- **DATA EXTRACT**:
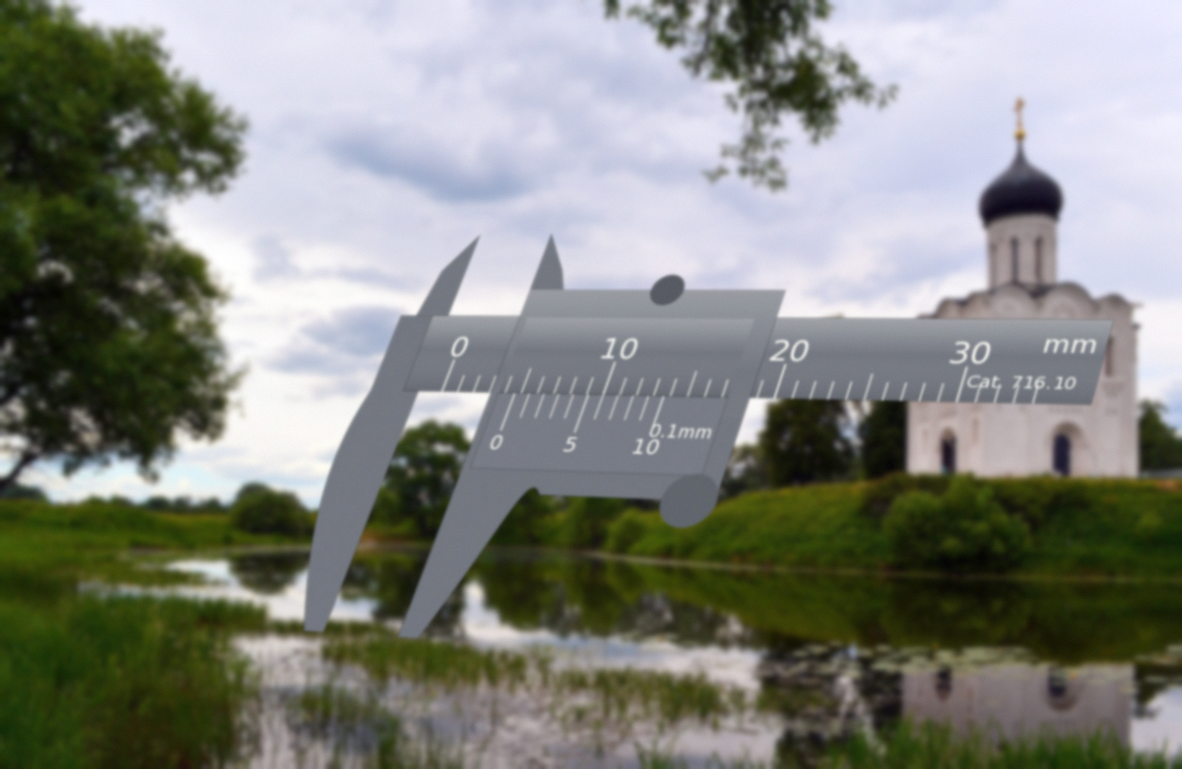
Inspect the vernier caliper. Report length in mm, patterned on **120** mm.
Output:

...

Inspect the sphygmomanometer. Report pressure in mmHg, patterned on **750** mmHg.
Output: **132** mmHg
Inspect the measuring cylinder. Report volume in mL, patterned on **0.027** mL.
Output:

==

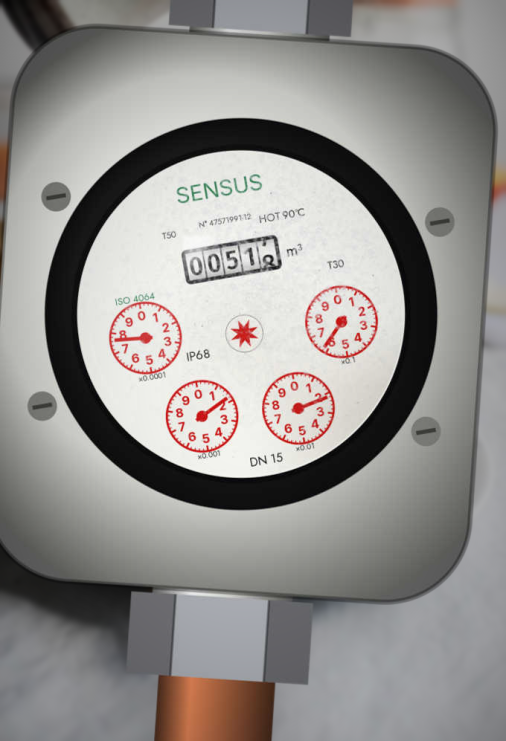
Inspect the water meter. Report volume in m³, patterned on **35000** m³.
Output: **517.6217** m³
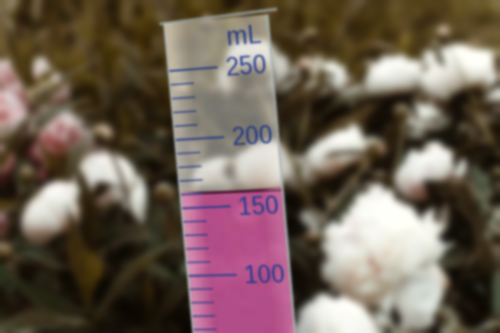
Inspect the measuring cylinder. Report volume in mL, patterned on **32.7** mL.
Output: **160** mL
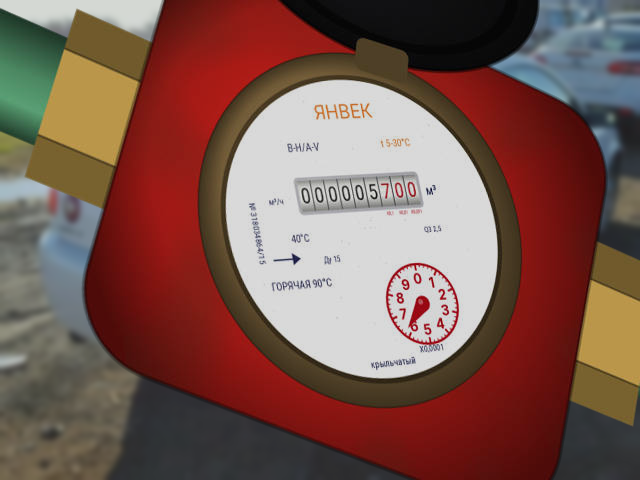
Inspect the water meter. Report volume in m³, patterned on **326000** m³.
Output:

- **HOW TO COMPLETE THIS TASK**: Print the records again word for word, from the line with "Inspect the sphygmomanometer." to the line with "Output: **132** mmHg", including both of those lines and nothing else.

- **RESULT OF THE EXERCISE**:
Inspect the sphygmomanometer. Report pressure in mmHg, patterned on **750** mmHg.
Output: **132** mmHg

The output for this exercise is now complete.